● PASSAGE:
Monday, July 3, 2006

At a conference held by the Inter Faith Network for the UK Meg made the following remarks. For further details of the Network visit:

http://www.interfaith.org.uk/index.htm

 

I am pleased to be here this afternoon, to talk to people of faith about the Government’s plans, and to take questions about them.

 

But first an interesting fact - the 2001 census showed that 76% of people in the UK identified themselves as having a religion. That is not the perception that you might get from scanning the media - it could be said that people of faith are somewhat of a hidden majority!

 

A Multi-Faith Society

Government recognises that Britain is a multi-faith society as much as a multi-ethnic and multi-cultural one.  Muslims, Hindus, Jews, Sikhs and others form sizable minorities alongside the majority Christian faith.

 

We acknowledge the important role that faith communities up and down the country play in public life.  The contribution they make to social cohesion through the instilling and application of values that help underpin citizenship - ethical behaviour, respect for others, and community solidarity. Their places of worship often used as community centres, providing services to members of their own faith as well as the wider community.

 

But we don’t just acknowledge the contributions made to public life by faith communities. We are aware of the particular needs of faith communities, the challenges they face in society. For example, we have to ensure that services are tailored in a way that respects how differences in belief influence people’s diet and attire. 

 

By respecting our religious differences we can engage with each other as fellow human beings, the better to move toward an inclusive society. All of us - central and local Government, public services, the voluntary sector, business, local communities - have a role in helping Britain become more a country of social equality and community

 

As part of that aim we are committed to engaging with all faith communities. We want to ensure that members of all faiths, and none, enjoy the same life opportunities. We will work with people who have different beliefs but shared values, to work together towards common goals.

 

Discrimination and extremism of whatever kind have to be acknowledged and confronted. Our communities cannot be safe, cannot be integrated, if these evils are left to fester and grow.

 

Supporting Communities

Our aim is to build social cohesion, to support communities making this a reality on the ground. Our strategy to increase race equality and community cohesion, Improving Opportunity, Strengthening Society, brings practical measures across Government to improve opportunities for all in Britain. It can help to ensure that a person’s ethnicity, faith or race is not a barrier to their success.

 

There are three ways success can be judged:

  • we have a Government target to reduce race inequality and improve community cohesion and progress will be monitored against that, 
  • we will publish an annual review of progress against the commitments in the strategy, and
  • our success will be judged by the difference it makes to peoples’ lives - stronger communities in a more inclusive society.

● WORK TO DO:
**1.** Echo the speech word for word, everything from "By respecting our" down to "towards common goals.".
**2.** Summarize the speech in two sentences.
**3.** According to the speech, what percentage of people in the UK identified themselves as having a religion in the 2001 census?

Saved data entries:
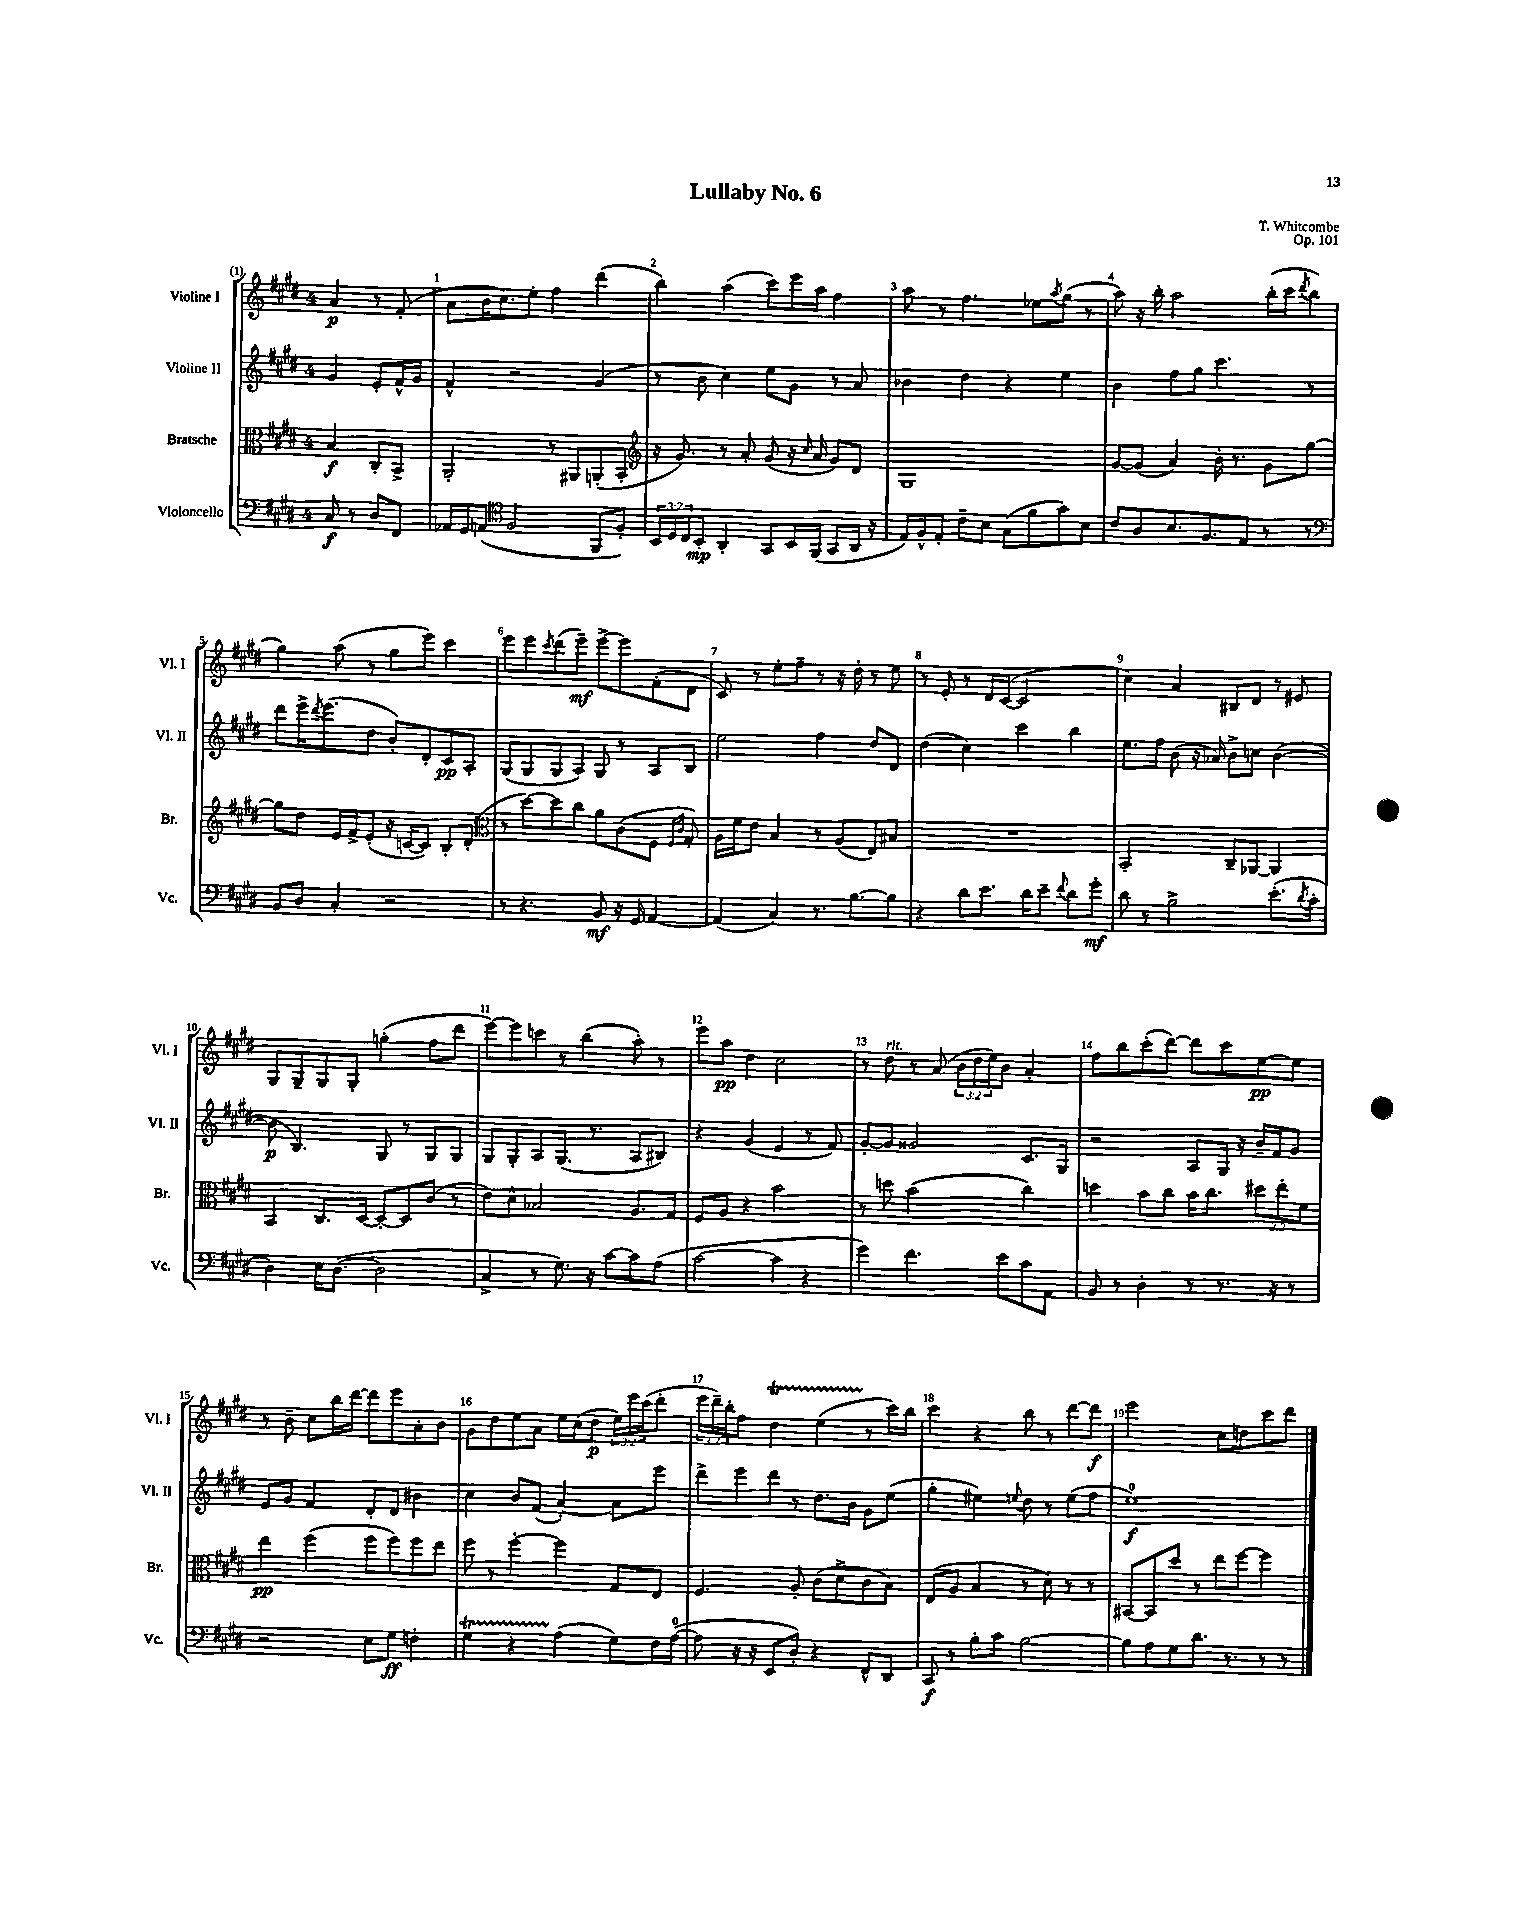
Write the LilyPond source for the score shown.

\header { title = "Lullaby No. 6" composer = "T. Whitcombe" opus = "Op. 101" }
<<
\new StaffGroup <<
\new Staff = "s0" \with { instrumentName = "Violine I" shortInstrumentName = "Vl. I" } {
    \clef treble \key e \major \once \override Staff.TimeSignature.style = #'single-digit \time 4/4 \override Staff.TupletNumber.text = #tuplet-number::calc-fraction-text \partial 2
    a'4\p r8 fis'8-.( |
    a'8 b'16 cis''8.) e''8-. fis''4 dis'''4( |
    b''4) a''4( cis'''8) e'''16 a''16 fis''4 |
    a''8 r8 fis''4. ees''8 \acciaccatura { a''8 } gis''8( r8 |
    a''8) r16 b''16-. a''2 b''16-.( cis'''16 \acciaccatura { dis'''8 } b''8 |
    gis''4) a''8( r8 gis''8 e'''8) cis'''4 |
    e'''8 e'''8 \acciaccatura { cis'''8 } dis'''8( e'''8--\mf) e'''8~-> e'''8 fis'8-.( dis'8 |
    cis'8) r8 e''8-. fis''8-- r8 r16 dis''16-. r8 e''8 |
    r8 e'8-. r8 dis'16 cis'16~( cis'2 |
    cis''4) a'4 bis8 dis'8 r8 eis'8 |
    gis8 gis8-- gis8 gis8-. g''4-.( fis''8 dis'''8 |
    e'''8~) e'''8 c'''8 r8 b''4( a''8-.) r8 |
    e'''8 a''8\pp dis''4 cis''2 |
    r8 dis''8^\markup { \italic "rit." } r8 a'8( \tuplet 3/2 { b'16 dis''16 e''16) } b'8 a'4-. |
    fis''8 b''8 cis'''8-.( dis'''8~) dis'''8 cis'''8 e''8~\pp e''8 |
    r8 b'8-- cis''8 b''16 dis'''16~ dis'''8 e'''8 a'8-. b'8 |
    gis'8 dis''8 e''8 a'8 e''16 cis''16( dis''8\p \tuplet 3/2 { e''16) e'''16 cis'''16( } dis'''8-. |
    \tuplet 3/2 { e'''16 dis'''16--) b''16-. } fis''8 dis''4\startTrillSpan e''4( r8\stopTrillSpan cis'''16) b''16 |
    cis'''4 r4 b''8 r8 dis'''8~ dis'''8\f |
    e'''2 cis''8 d''8 cis'''8 dis'''8 \bar "|." |
}
\new Staff = "s1" \with { instrumentName = "Violine II" shortInstrumentName = "Vl. II" } {
    \clef treble \key e \major \once \override Staff.TimeSignature.style = #'single-digit \time 4/4 \partial 2
    gis'4 e'8-. fis'16-^ gis'16 |
    fis'4-^ r2 gis'4( |
    r8 b'8 cis''4) e''8 gis'8 r8 a'8 |
    bes'4 dis''4 r4 e''4 |
    b'4 fis''8 gis''8 cis'''4. r8 |
    dis'''8 e'''16-> \acciaccatura { dis'''8 } e'''8.( dis''8 b'8-.) dis'8-. cis'8\pp a8-. |
    gis8( gis8 gis8 a8) gis8 r8 a8 b8 |
    e''2 fis''4 dis''8 dis'8 |
    dis''4( cis''4) cis'''4 b''4 |
    e''8. fis''16 b'8( r16 aes'16) b'8-> c''8 b'4~( |
    b'8\p b4.) gis8 r8 gis8 gis8 |
    gis8 gis8-. a8 gis8.( r8. a8 bis8) |
    r4 gis'4( e'4 r8 fis'8) |
    gis'8~-. gis'8 gisis'2 cis'8. gis16 |
    r2 a8 gis16 r16 b'16-- fis'16 gis'8 |
    e'8 gis'8 fis'4 dis'8-. dis'8 bis'4 |
    cis''4 b'8 fis'8( a'4~-.) a'8 e'''8 |
    dis'''8-> e'''8 dis'''8 r8 dis''8. b'16 gis'8 e''8( |
    gis''4-. eis''4) \appoggiatura { e''8 } dis''8 r8 e''8( fis''8 |
    e''1-0\f) \bar "|." |
}
\new Staff = "s2" \with { instrumentName = "Bratsche" shortInstrumentName = "Br." } {
    \clef alto \key e \major \once \override Staff.TimeSignature.style = #'single-digit \time 4/4 \override Staff.TupletNumber.text = #tuplet-number::calc-fraction-text \partial 2
    b4\f cis8-. b,8-> |
    a,2-. r8 ais,8 a,8-.( b,8-. |
    \clef treble r16 gis'8.) r8 a'8-. gis'8( r16 \grace { cis''16 } a'16 gis'8) dis'8 |
    gis1 |
    gis'8~ gis'8( a'4) b'16-. r8. gis'8 gis''8~ |
    gis''8 dis''8 e'16 fis'16-> e'8-.( r16 c'16~ c'8) b8-. dis'8-.( |
    \clef alto r8 dis''8~) dis''8 cis''8 a'8 cis'8( fis8 \grace { fis16 cis'16 } gis8-.) |
    a16 fis'16 e'8 b4 r8 a8( e8) bis8 |
    R1 |
    b,2-. cis8-- aes,8~ aes,4 |
    b,4 cis8. dis16~ dis8~-. dis8 cis'8( r8 |
    e'8) dis'8-^ bes2 a8. gis16 |
    fis8 a8 r4 b'2 |
    r8 d''8 b'2( cis''4) |
    d''4 b'8 cis''8 b'16 cis''8. \tuplet 3/2 { dis''8 e''8-. fis'8 } |
    e''4\pp fis''4( fis''8 fis''8) fis''8 e''8 |
    fis''8 r8 fis''4~-. fis''4 gis8 e8 |
    fis4. a8-. cis'8( dis'8-> cis'8 b8) |
    e8( a8 b4 r8 dis'8) r8 r8 |
    bis,8~ bis,8 dis''8 r8 e''8 fis''8~ fis''4 \bar "|." |
}
\new Staff = "s3" \with { instrumentName = "Violoncello" shortInstrumentName = "Vc." } {
    \clef bass \key e \major \once \override Staff.TimeSignature.style = #'single-digit \time 4/4 \override Staff.TupletNumber.text = #tuplet-number::calc-fraction-text \partial 2
    cis8\f r8 dis8 fis,8 |
    aes,16 gis,16 a,8( \clef tenor fis2 fis,8 fis8-.) |
    \tuplet 3/2 { b,16 dis16 cis16 } b,8-.\mp a,4-. gis,8 b,16 fis,16( gis,8 a,16 r16 |
    e16) fis16-^ e8-. cis'8-- b8 gis8( fis'8 gis'8) b8 |
    cis'8 a8 b8. fis8. e8 r8 r8 |
    \clef bass b,8 dis8 cis4-. r2 |
    r8 r4. b,8\mf r16 gis,16 a,4~ |
    a,4( cis4) r8. b8.~ b8 |
    r4 dis'8 e'8. dis'16 e'8-- \appoggiatura { fis'8 } dis'8 gis'8-.\mf |
    dis'8 r8 b2-> e'8.-.( \acciaccatura { dis'8 } cis'16-. |
    dis4) e16 dis8.~( dis2 |
    cis4-> r8 gis8.) r16 cis'8~ cis'8 a8( |
    cis'2~ cis'4 r4 |
    gis'4) fis'4. e'8 cis'8 a,8 |
    b,8 r8 dis4-. r8 r8. r16 r8 |
    r2 e8 gis8\ff f4-. |
    gis4\startTrillSpan r4 a4\stopTrillSpan( gis8) fis16 a16-0~( |
    a8 r16 r16 e,8 dis8-.) r4 fis,8-^ dis,8 |
    cis,8\f r8 b8-. cis'8 b2~ |
    b8 a8 gis8 dis'8. r8. r8 r8 \bar "|." |
}
>>
>>
\layout { \context { \Score \override BarNumber.break-visibility = ##(#f #t #t) barNumberVisibility = #all-bar-numbers-visible } }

● THE RESULTS:
**1.**
By respecting our religious differences we can engage with each other as fellow human beings, the better to move toward an inclusive society. All of us - central and local Government, public services, the voluntary sector, business, local communities - have a role in helping Britain become more a country of social equality and community

 

As part of that aim we are committed to engaging with all faith communities. We want to ensure that members of all faiths, and none, enjoy the same life opportunities. We will work with people who have different beliefs but shared values, to work together towards common goals.

**2.** The speaker cites the 2001 census finding that 76% of people in the UK identified as having a religion, and says the Government recognizes Britain as a multi-faith society whose faith communities contribute to social cohesion and have particular needs. The Government commits to engaging with all faith communities, confronting discrimination and extremism, and building cohesion through its strategy, Improving Opportunity, Strengthening Society, whose success will be judged in three ways.

**3.** 76%